(Dataset entries)

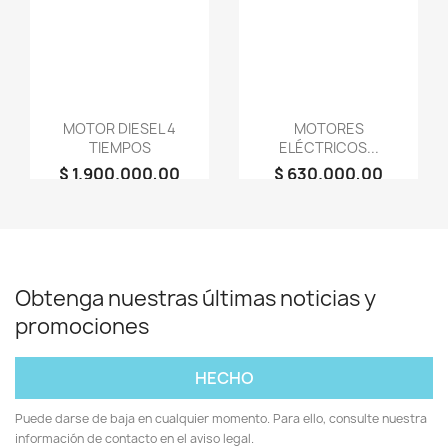
MOTOR DIESEL 4
MOTORES
TIEMPOS
ELÉCTRICOS...
$ 1.900.000,00
$ 630.000,00
person
person
AGROMAQUINARIA
AGROMAQUINARIA
SG S.A.S
SG S.A.S
Obtenga nuestras últimas noticias y
promociones
Puede darse de baja en cualquier momento. Para ello, consulte nuestra
información de contacto en el aviso legal.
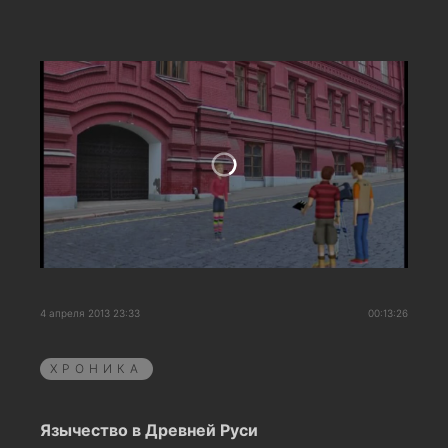
4 апреля 2013 23:33
00:13:26
ХРОНИКА
Язычество в Древней Руси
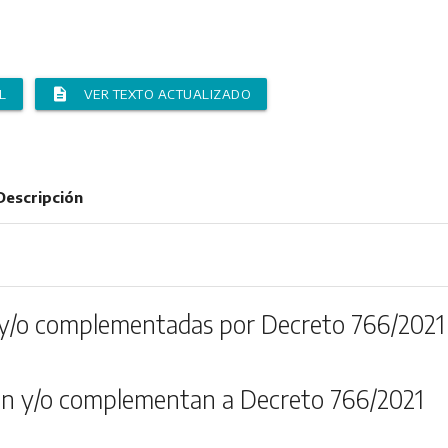
description
L
VER TEXTO ACTUALIZADO
Descripción
y/o complementadas por Decreto 766/2021
n y/o complementan a Decreto 766/2021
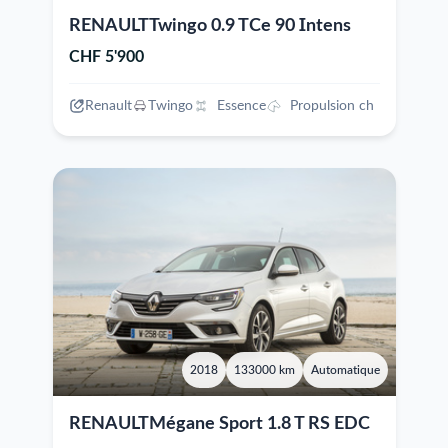
RENAULTTwingo 0.9 TCe 90 Intens
CHF 5'900
Renault
Twingo
Essence
Propulsion ch
2018
133000 km
Automatique
RENAULTMégane Sport 1.8 T RS EDC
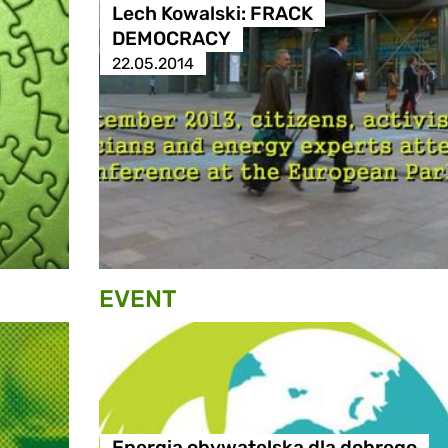
Lech Kowalski: FRACK
DEMOCRACY
22.05.2014
EVENT
Energia obywatelska dla dobrego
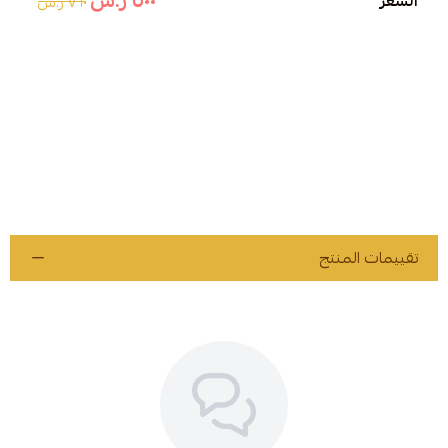
٥٠٠ ر.س
السعر
٧٦٠ ر.س
لا تفوت الفرصة
اطلب الآن عطر وشماغ كلاسيك وتمتع بأناقة أصيلة وجودة لا تضاهى مع
خدمة توصيل سريعة وآمنة.
تقييمات المنتج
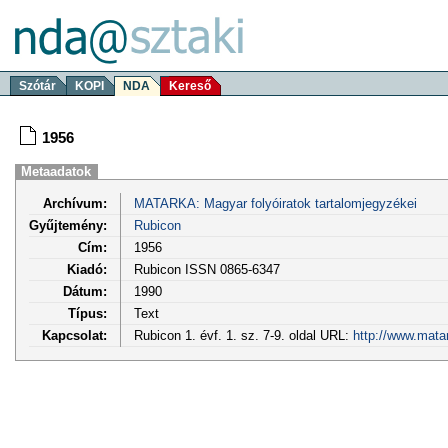
Szótár
KOPI
NDA
Kereső
1956
Metaadatok
Archívum:
MATARKA: Magyar folyóiratok tartalomjegyzékei
Gyűjtemény:
Rubicon
Cím:
1956
Kiadó:
Rubicon ISSN 0865-6347
Dátum:
1990
Típus:
Text
Kapcsolat:
Rubicon 1. évf. 1. sz. 7-9. oldal URL:
http://www.mata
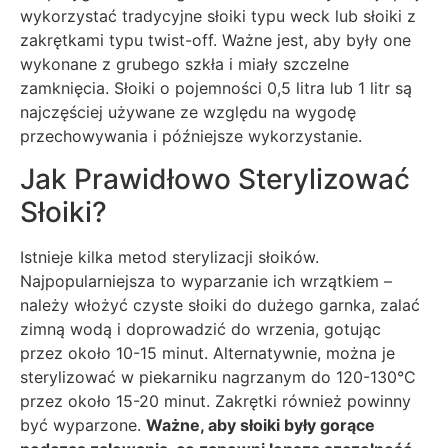
wykorzystać tradycyjne słoiki typu weck lub słoiki z
zakrętkami typu twist-off. Ważne jest, aby były one
wykonane z grubego szkła i miały szczelne
zamknięcia. Słoiki o pojemności 0,5 litra lub 1 litr są
najczęściej używane ze względu na wygodę
przechowywania i późniejsze wykorzystanie.
Jak Prawidłowo Sterylizować
Słoiki?
Istnieje kilka metod sterylizacji słoików.
Najpopularniejsza to wyparzanie ich wrzątkiem –
należy włożyć czyste słoiki do dużego garnka, zalać
zimną wodą i doprowadzić do wrzenia, gotując
przez około 10-15 minut. Alternatywnie, można je
sterylizować w piekarniku nagrzanym do 120-130°C
przez około 15-20 minut. Zakrętki również powinny
być wyparzone.
Ważne, aby słoiki były gorące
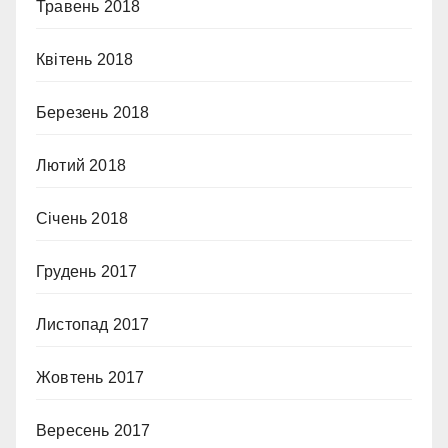
Травень 2018
Квітень 2018
Березень 2018
Лютий 2018
Січень 2018
Грудень 2017
Листопад 2017
Жовтень 2017
Вересень 2017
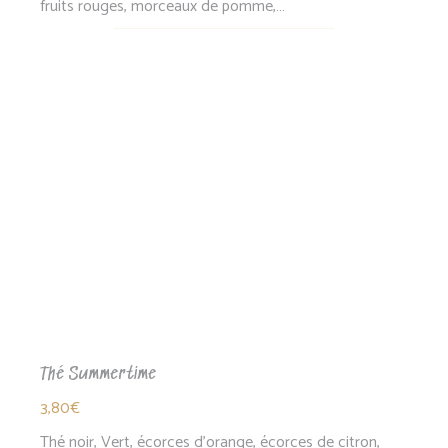
fruits rouges, morceaux de pomme,…
Thé Summertime
3,80
€
Thé noir, Vert, écorces d'orange, écorces de citron,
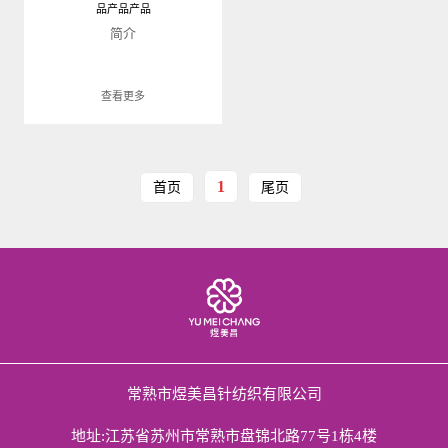
品产品产品
简介
查看更多
1
首页
尾页
常熟市煜美昌针纺织有限公司
地址:江苏省苏州市常熟市盘锦北路77号1栋4楼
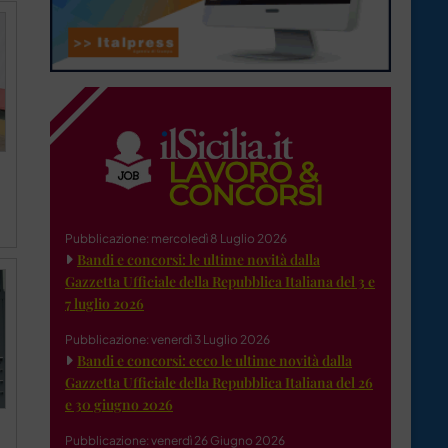
Pubblicazione: mercoledì 8 Luglio 2026
Bandi e concorsi: le ultime novità dalla
Gazzetta Ufficiale della Repubblica Italiana del 3 e
7 luglio 2026
Pubblicazione: venerdì 3 Luglio 2026
Bandi e concorsi: ecco le ultime novità dalla
Gazzetta Ufficiale della Repubblica Italiana del 26
e 30 giugno 2026
Pubblicazione: venerdì 26 Giugno 2026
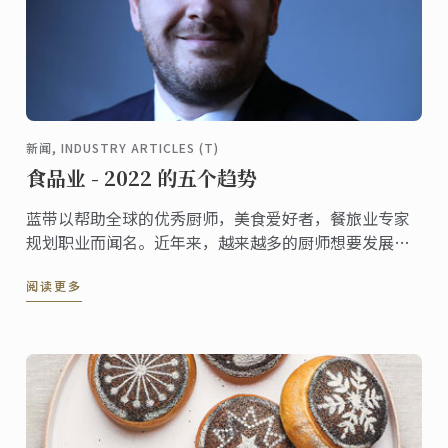
新闻, INDUSTRY ARTICLES (T)
食品业 - 2022 的五个趋势
蓝带以帮助全球的优秀厨师，美食爱好者，餐旅业专家
规划职业而闻名。近年来，越来越多的厨师想要发展自
己的品牌，创业，从餐馆转业到零销。创业这条通道成
阅读更多
为了学生追求餐旅业职业生涯强烈的动力。市场研究和
培养对最新行业趋势的直觉是在成为企业家这条路上的
一部分。以下我们预测了一些有志向的美食企业家在
2022年应该牢记的趋势。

◆ **About this exercise**
Which lines of the data include the string "Repubblica"? Copy each of them.

◆ **Task output**
Gazzetta Ufficiale della Repubblica Italiana del 3 e
Gazzetta Ufficiale della Repubblica Italiana del 26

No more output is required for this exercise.